For an excellent overview of the basic recording process and how to prepare for it, check out this recording primer by local 820 board member Bill Brennan.

Once your album is recorded, there are a number of steps to take to ensure that you maximize your potential residual and royalty payments. To derive income from your recorded music you will need to take the following steps:

ISRC Codes - The ISRC is a unique international identifier for the songs (tracks) on your album and functions as a digital "fingerprint" for each track. ISRC codes are essential for tracking online sales and international use of your music. Unlike a Universal Product Code (UPC), the ISRC is tied to the track and not the carrier of the track (CD, cassette, etc). The ISRC is usually inserted onto the CD master during the CD mastering session, so it's important that you get your ISRC codes before you manufacturer your CDs.

Performing Rights Royalties (SOCAN) - performing rights royalties are paid when you perform a song or when your music is played on radio and television. To collect you must join SOCAN and register your songs and compositions. To ensure the radio plays of your songs are reported to SOCAN, you must first register your songs with Neilsen Broadcast Data Systems. To collect concert performance royalties from SOCAN you must file a notice of live performance and submit a list of the songs performed following the concert along with proof of performance (copy of contract or poster.)

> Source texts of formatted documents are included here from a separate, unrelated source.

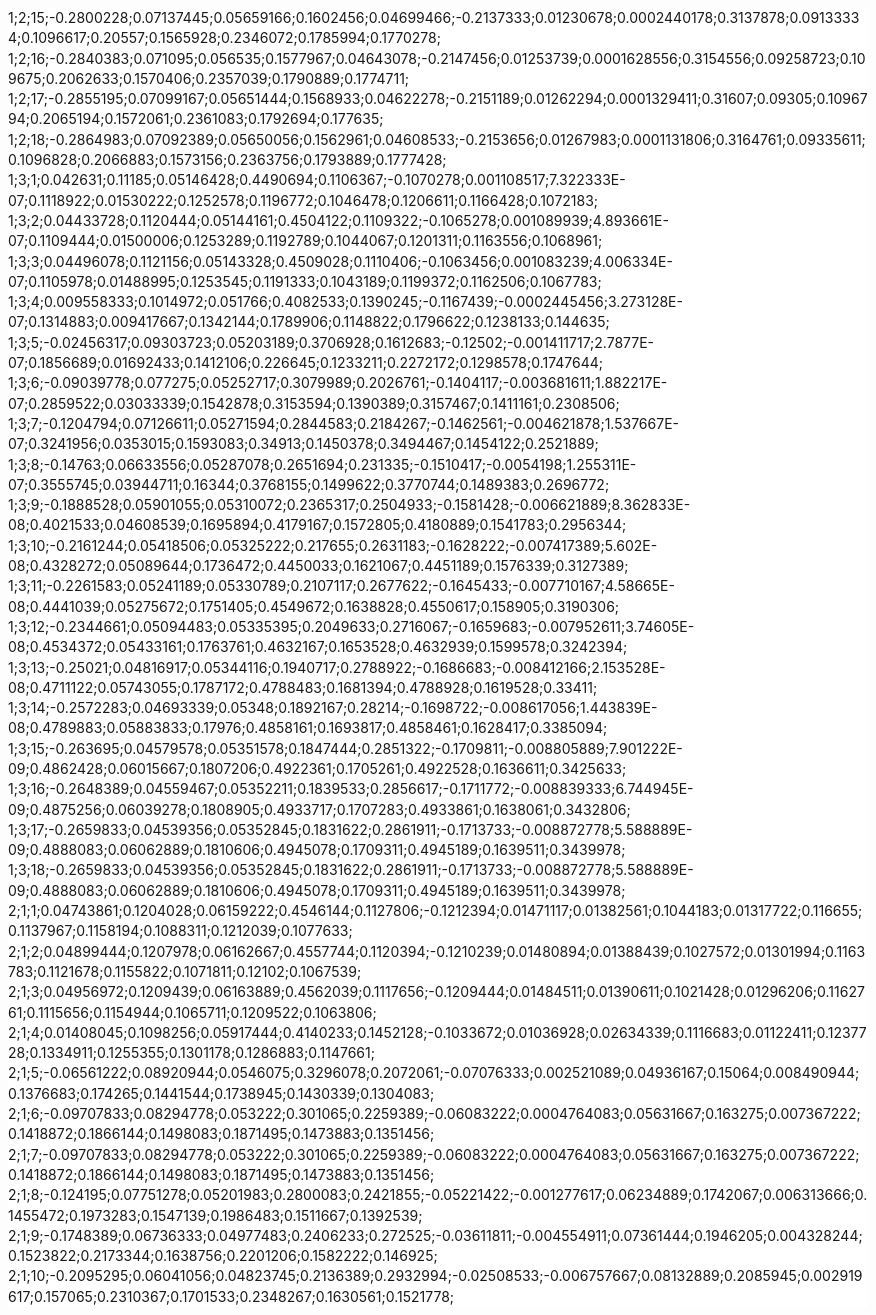 1;2;15;-0.2800228;0.07137445;0.05659166;0.1602456;0.04699466;-0.2137333;0.01230678;0.0002440178;0.3137878;0.09133334;0.1096617;0.20557;0.1565928;0.2346072;0.1785994;0.1770278;
1;2;16;-0.2840383;0.071095;0.056535;0.1577967;0.04643078;-0.2147456;0.01253739;0.0001628556;0.3154556;0.09258723;0.109675;0.2062633;0.1570406;0.2357039;0.1790889;0.1774711;
1;2;17;-0.2855195;0.07099167;0.05651444;0.1568933;0.04622278;-0.2151189;0.01262294;0.0001329411;0.31607;0.09305;0.1096794;0.2065194;0.1572061;0.2361083;0.1792694;0.177635;
1;2;18;-0.2864983;0.07092389;0.05650056;0.1562961;0.04608533;-0.2153656;0.01267983;0.0001131806;0.3164761;0.09335611;0.1096828;0.2066883;0.1573156;0.2363756;0.1793889;0.1777428;
1;3;1;0.042631;0.11185;0.05146428;0.4490694;0.1106367;-0.1070278;0.001108517;7.322333E-07;0.1118922;0.01530222;0.1252578;0.1196772;0.1046478;0.1206611;0.1166428;0.1072183;
1;3;2;0.04433728;0.1120444;0.05144161;0.4504122;0.1109322;-0.1065278;0.001089939;4.893661E-07;0.1109444;0.01500006;0.1253289;0.1192789;0.1044067;0.1201311;0.1163556;0.1068961;
1;3;3;0.04496078;0.1121156;0.05143328;0.4509028;0.1110406;-0.1063456;0.001083239;4.006334E-07;0.1105978;0.01488995;0.1253545;0.1191333;0.1043189;0.1199372;0.1162506;0.1067783;
1;3;4;0.009558333;0.1014972;0.051766;0.4082533;0.1390245;-0.1167439;-0.0002445456;3.273128E-07;0.1314883;0.009417667;0.1342144;0.1789906;0.1148822;0.1796622;0.1238133;0.144635;
1;3;5;-0.02456317;0.09303723;0.05203189;0.3706928;0.1612683;-0.12502;-0.001411717;2.7877E-07;0.1856689;0.01692433;0.1412106;0.226645;0.1233211;0.2272172;0.1298578;0.1747644;
1;3;6;-0.09039778;0.077275;0.05252717;0.3079989;0.2026761;-0.1404117;-0.003681611;1.882217E-07;0.2859522;0.03033339;0.1542878;0.3153594;0.1390389;0.3157467;0.1411161;0.2308506;
1;3;7;-0.1204794;0.07126611;0.05271594;0.2844583;0.2184267;-0.1462561;-0.004621878;1.537667E-07;0.3241956;0.0353015;0.1593083;0.34913;0.1450378;0.3494467;0.1454122;0.2521889;
1;3;8;-0.14763;0.06633556;0.05287078;0.2651694;0.231335;-0.1510417;-0.0054198;1.255311E-07;0.3555745;0.03944711;0.16344;0.3768155;0.1499622;0.3770744;0.1489383;0.2696772;
1;3;9;-0.1888528;0.05901055;0.05310072;0.2365317;0.2504933;-0.1581428;-0.006621889;8.362833E-08;0.4021533;0.04608539;0.1695894;0.4179167;0.1572805;0.4180889;0.1541783;0.2956344;
1;3;10;-0.2161244;0.05418506;0.05325222;0.217655;0.2631183;-0.1628222;-0.007417389;5.602E-08;0.4328272;0.05089644;0.1736472;0.4450033;0.1621067;0.4451189;0.1576339;0.3127389;
1;3;11;-0.2261583;0.05241189;0.05330789;0.2107117;0.2677622;-0.1645433;-0.007710167;4.58665E-08;0.4441039;0.05275672;0.1751405;0.4549672;0.1638828;0.4550617;0.158905;0.3190306;
1;3;12;-0.2344661;0.05094483;0.05335395;0.2049633;0.2716067;-0.1659683;-0.007952611;3.74605E-08;0.4534372;0.05433161;0.1763761;0.4632167;0.1653528;0.4632939;0.1599578;0.3242394;
1;3;13;-0.25021;0.04816917;0.05344116;0.1940717;0.2788922;-0.1686683;-0.008412166;2.153528E-08;0.4711122;0.05743055;0.1787172;0.4788483;0.1681394;0.4788928;0.1619528;0.33411;
1;3;14;-0.2572283;0.04693339;0.05348;0.1892167;0.28214;-0.1698722;-0.008617056;1.443839E-08;0.4789883;0.05883833;0.17976;0.4858161;0.1693817;0.4858461;0.1628417;0.3385094;
1;3;15;-0.263695;0.04579578;0.05351578;0.1847444;0.2851322;-0.1709811;-0.008805889;7.901222E-09;0.4862428;0.06015667;0.1807206;0.4922361;0.1705261;0.4922528;0.1636611;0.3425633;
1;3;16;-0.2648389;0.04559467;0.05352211;0.1839533;0.2856617;-0.1711772;-0.008839333;6.744945E-09;0.4875256;0.06039278;0.1808905;0.4933717;0.1707283;0.4933861;0.1638061;0.3432806;
1;3;17;-0.2659833;0.04539356;0.05352845;0.1831622;0.2861911;-0.1713733;-0.008872778;5.588889E-09;0.4888083;0.06062889;0.1810606;0.4945078;0.1709311;0.4945189;0.1639511;0.3439978;
1;3;18;-0.2659833;0.04539356;0.05352845;0.1831622;0.2861911;-0.1713733;-0.008872778;5.588889E-09;0.4888083;0.06062889;0.1810606;0.4945078;0.1709311;0.4945189;0.1639511;0.3439978;
2;1;1;0.04743861;0.1204028;0.06159222;0.4546144;0.1127806;-0.1212394;0.01471117;0.01382561;0.1044183;0.01317722;0.116655;0.1137967;0.1158194;0.1088311;0.1212039;0.1077633;
2;1;2;0.04899444;0.1207978;0.06162667;0.4557744;0.1120394;-0.1210239;0.01480894;0.01388439;0.1027572;0.01301994;0.1163783;0.1121678;0.1155822;0.1071811;0.12102;0.1067539;
2;1;3;0.04956972;0.1209439;0.06163889;0.4562039;0.1117656;-0.1209444;0.01484511;0.01390611;0.1021428;0.01296206;0.1162761;0.1115656;0.1154944;0.1065711;0.1209522;0.1063806;
2;1;4;0.01408045;0.1098256;0.05917444;0.4140233;0.1452128;-0.1033672;0.01036928;0.02634339;0.1116683;0.01122411;0.1237728;0.1334911;0.1255355;0.1301178;0.1286883;0.1147661;
2;1;5;-0.06561222;0.08920944;0.0546075;0.3296078;0.2072061;-0.07076333;0.002521089;0.04936167;0.15064;0.008490944;0.1376683;0.174265;0.1441544;0.1738945;0.1430339;0.1304083;
2;1;6;-0.09707833;0.08294778;0.053222;0.301065;0.2259389;-0.06083222;0.0004764083;0.05631667;0.163275;0.007367222;0.1418872;0.1866144;0.1498083;0.1871495;0.1473883;0.1351456;
2;1;7;-0.09707833;0.08294778;0.053222;0.301065;0.2259389;-0.06083222;0.0004764083;0.05631667;0.163275;0.007367222;0.1418872;0.1866144;0.1498083;0.1871495;0.1473883;0.1351456;
2;1;8;-0.124195;0.07751278;0.05201983;0.2800083;0.2421855;-0.05221422;-0.001277617;0.06234889;0.1742067;0.006313666;0.1455472;0.1973283;0.1547139;0.1986483;0.1511667;0.1392539;
2;1;9;-0.1748389;0.06736333;0.04977483;0.2406233;0.272525;-0.03611811;-0.004554911;0.07361444;0.1946205;0.004328244;0.1523822;0.2173344;0.1638756;0.2201206;0.1582222;0.146925;
2;1;10;-0.2095295;0.06041056;0.04823745;0.2136389;0.2932994;-0.02508533;-0.006757667;0.08132889;0.2085945;0.002919617;0.157065;0.2310367;0.1701533;0.2348267;0.1630561;0.1521778;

Mechanical Rights Royalties (CMRRA) - these are paid when someone else records your original song, provided that you have joined Canadian Musical Reproduction Rights Agency and registered your songs with that organization. A standard rate is charged for each recorded copy made, and payment is sent to you after it is collected by CMRRA as a license fee.

Important Note: If you are including any cover songs (i.e. songs by another songwriter that you are performing) on your album, you must obtain a license for the Mechanical Rights to those songs. To obtain the license, you must contact the CMRRA for Canadian Artists, or the Harry Fox Agency for artists in the USA. Usually, the license fee is only a few cents per album manufactured / digitally distributed. Not all artists are represented by CMRRA or the Harry Fox Agency; some artists require you to contact them, their management, or their legal counsel directly. The CMRRA or Harry Fox Agency will be able to assist you in contacting such rights holders, if necessary.

Neighbouring Rights Royalties - a relatively new royalty collected and distributed by Re:Sound is paid out to all those who assist in recording original music in Canada. It is free to join this system through the CFM, and you do not need to be an CFM member to participate.

Synchronization Rights Royalties - can be administered for you by CMRRA (if you assign these rights to them) or directly negotiated. These are payments or royalties made to a songwriter/composer for use of original music in film or television. Depending on who you are and whether the film or television is a major production, synchronization can be worth a lot and can include an up-front cash payment as well as residuals or a percentage based on the program's success or sales. But it is fundamentally up to you to set the price of your music and negotiate this with the producer.